PAGE TEXT:
MAMMON-TWO WAYS TO
AMASS WEALTH
Jesus is
the poor man, infinitely and rigorously poor. Poor with an absolute poverty!
The prince of poverty! The Lord of Perfect Destitution! The poor man who lives
with the poor, who has come for the poor, who speaks to the poor, who gives to
the poor, who works for the poor! Poor among the poor, destitute among the
destitute, beggar among the beggars! The poor man of a great and eternal poverty!
The happy and rich poor man, who accepts poverty, who desires poverty, who weds
himself to poverty, who sings of poverty! The beggar who gives gifts! The naked
man who covers the naked! The hungry man who feeds others, the miraculous and
supernatural, who changes the men owning false riches into poor men, and poor
men into those with real wealth.
There are
poor men who are poor because they were never capable of acquiring wealth.
There are other poor men who are poor because they give away every evening what
they earned that day; and the more they give the more they have (as Jesus
taught). Their wealth, the wealth of this second class of poor men, grows
greater in proportion as it is given away. It is a pile which becomes greater
as more is taken away from it. Jesus gave the perfect example by leaving the riches of heaven and becoming poor to reveal the pathway to real wealth.
Jesus was one of these poor men. Compared to one of them, men
materially rich, rich as the world esteems wealth, rich with their chests of
talents, mina, rupees, florins, shekels, crowns, francs, marks, and dollars,
are only lamentable beggars. The money-changers of the forum, the great
feasters of Jerusalem, the bankers of Florence and Frankfort, the lords of
London, the multi-millionaires of New York, compared to these poor men are only
unfortunate beggars, corrupted and needy; unpaid servants of a fierce master (Satan);
condemned every day to assassinate their own souls. The wretchedness of such poverty
is so terrible that they are reduced to pick up the stones that are found in
the mud of the earth, and grope about in filth. Theirs is a poverty so
repugnant that not even the poor succeed in bestowing on them the charity of a
smile.

PROBLEM TO WORK ON:
Reproduce word for word the section of the passage on poverty and wealth starting at "The happy and" and ending at "with real wealth.". The records that come next are not needed.

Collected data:

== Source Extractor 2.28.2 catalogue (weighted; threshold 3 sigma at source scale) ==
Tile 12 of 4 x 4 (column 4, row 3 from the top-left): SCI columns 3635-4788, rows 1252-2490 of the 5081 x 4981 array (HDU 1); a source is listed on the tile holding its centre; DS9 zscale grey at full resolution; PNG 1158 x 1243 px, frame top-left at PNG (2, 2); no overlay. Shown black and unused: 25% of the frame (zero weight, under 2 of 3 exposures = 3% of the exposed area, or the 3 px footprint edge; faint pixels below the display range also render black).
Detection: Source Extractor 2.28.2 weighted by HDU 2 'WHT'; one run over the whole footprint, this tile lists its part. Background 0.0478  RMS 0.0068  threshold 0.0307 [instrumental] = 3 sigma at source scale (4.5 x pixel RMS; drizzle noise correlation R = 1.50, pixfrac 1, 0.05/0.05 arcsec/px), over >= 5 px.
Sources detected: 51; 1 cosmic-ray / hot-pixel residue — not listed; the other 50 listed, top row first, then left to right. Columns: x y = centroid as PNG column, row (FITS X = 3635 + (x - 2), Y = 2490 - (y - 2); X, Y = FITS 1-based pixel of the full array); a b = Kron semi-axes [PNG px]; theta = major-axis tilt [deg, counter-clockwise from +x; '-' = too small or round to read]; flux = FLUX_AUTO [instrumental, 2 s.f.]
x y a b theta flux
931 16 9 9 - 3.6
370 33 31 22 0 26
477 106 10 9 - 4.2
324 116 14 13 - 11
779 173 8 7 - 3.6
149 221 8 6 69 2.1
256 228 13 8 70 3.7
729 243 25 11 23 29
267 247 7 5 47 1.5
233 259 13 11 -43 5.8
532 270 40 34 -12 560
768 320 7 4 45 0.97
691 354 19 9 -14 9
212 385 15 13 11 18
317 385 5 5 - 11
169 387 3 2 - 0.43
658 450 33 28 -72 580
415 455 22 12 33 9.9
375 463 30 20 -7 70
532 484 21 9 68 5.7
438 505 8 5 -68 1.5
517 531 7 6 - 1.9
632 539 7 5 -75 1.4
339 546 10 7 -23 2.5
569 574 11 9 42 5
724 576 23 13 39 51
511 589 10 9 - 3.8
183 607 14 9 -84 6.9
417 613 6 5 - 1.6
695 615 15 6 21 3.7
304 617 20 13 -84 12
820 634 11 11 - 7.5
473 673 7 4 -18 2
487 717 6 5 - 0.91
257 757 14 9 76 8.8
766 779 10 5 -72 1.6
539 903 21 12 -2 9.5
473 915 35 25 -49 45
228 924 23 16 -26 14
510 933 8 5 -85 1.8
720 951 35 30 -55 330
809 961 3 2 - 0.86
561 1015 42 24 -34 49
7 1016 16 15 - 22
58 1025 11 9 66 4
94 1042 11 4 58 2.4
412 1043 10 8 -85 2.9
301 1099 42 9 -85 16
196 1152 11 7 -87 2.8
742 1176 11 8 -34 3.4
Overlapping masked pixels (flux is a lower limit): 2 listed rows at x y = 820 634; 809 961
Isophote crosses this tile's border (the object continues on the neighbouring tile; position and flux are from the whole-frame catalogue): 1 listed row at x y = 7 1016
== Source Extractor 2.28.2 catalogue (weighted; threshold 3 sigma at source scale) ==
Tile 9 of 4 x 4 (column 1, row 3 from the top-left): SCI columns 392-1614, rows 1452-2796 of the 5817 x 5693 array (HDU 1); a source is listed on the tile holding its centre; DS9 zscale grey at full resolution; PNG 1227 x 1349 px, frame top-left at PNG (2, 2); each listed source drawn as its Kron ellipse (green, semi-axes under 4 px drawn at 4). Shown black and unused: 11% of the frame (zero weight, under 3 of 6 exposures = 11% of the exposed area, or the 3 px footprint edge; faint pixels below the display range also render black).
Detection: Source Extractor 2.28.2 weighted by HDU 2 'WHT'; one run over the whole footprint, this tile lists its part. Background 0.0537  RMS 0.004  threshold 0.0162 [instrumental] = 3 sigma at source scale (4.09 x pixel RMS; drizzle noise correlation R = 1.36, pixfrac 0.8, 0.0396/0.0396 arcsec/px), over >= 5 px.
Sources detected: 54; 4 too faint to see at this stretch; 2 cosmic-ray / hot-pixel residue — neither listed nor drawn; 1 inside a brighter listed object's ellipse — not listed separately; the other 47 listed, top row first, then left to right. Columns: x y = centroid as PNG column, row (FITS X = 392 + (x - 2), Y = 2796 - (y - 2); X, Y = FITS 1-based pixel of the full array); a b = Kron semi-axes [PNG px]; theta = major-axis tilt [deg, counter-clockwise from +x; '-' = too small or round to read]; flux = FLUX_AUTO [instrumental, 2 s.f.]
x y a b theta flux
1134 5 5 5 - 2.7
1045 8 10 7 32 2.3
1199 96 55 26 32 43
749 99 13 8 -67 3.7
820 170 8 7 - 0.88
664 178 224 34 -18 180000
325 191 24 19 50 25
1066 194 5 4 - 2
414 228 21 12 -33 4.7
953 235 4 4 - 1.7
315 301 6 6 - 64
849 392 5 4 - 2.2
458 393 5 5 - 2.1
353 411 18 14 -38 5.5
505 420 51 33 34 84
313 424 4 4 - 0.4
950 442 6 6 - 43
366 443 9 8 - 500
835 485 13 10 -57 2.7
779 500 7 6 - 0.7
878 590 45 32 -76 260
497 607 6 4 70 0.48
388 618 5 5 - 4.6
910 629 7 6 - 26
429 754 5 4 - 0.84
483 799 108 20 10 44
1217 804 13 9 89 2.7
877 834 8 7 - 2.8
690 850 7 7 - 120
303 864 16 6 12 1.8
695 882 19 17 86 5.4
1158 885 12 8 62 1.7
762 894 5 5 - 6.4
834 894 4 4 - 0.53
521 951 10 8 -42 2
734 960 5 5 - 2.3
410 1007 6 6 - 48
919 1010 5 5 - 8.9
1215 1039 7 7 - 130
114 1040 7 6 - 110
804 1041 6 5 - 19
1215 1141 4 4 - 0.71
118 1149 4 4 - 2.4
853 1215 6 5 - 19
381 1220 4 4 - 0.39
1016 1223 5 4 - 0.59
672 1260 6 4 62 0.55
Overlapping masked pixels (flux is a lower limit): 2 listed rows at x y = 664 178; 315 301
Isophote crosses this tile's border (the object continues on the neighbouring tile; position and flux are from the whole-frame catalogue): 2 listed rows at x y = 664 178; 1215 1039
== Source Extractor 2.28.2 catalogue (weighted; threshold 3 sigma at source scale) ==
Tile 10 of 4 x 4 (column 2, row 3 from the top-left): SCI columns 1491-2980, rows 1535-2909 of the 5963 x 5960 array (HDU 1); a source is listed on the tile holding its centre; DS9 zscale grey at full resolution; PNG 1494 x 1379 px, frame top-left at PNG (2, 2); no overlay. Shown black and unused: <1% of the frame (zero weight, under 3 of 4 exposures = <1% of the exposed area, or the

TASK RESPONSE:
The happy and rich poor man, who accepts poverty, who desires poverty, who weds
himself to poverty, who sings of poverty! The beggar who gives gifts! The naked
man who covers the naked! The hungry man who feeds others, the miraculous and
supernatural, who changes the men owning false riches into poor men, and poor
men into those with real wealth.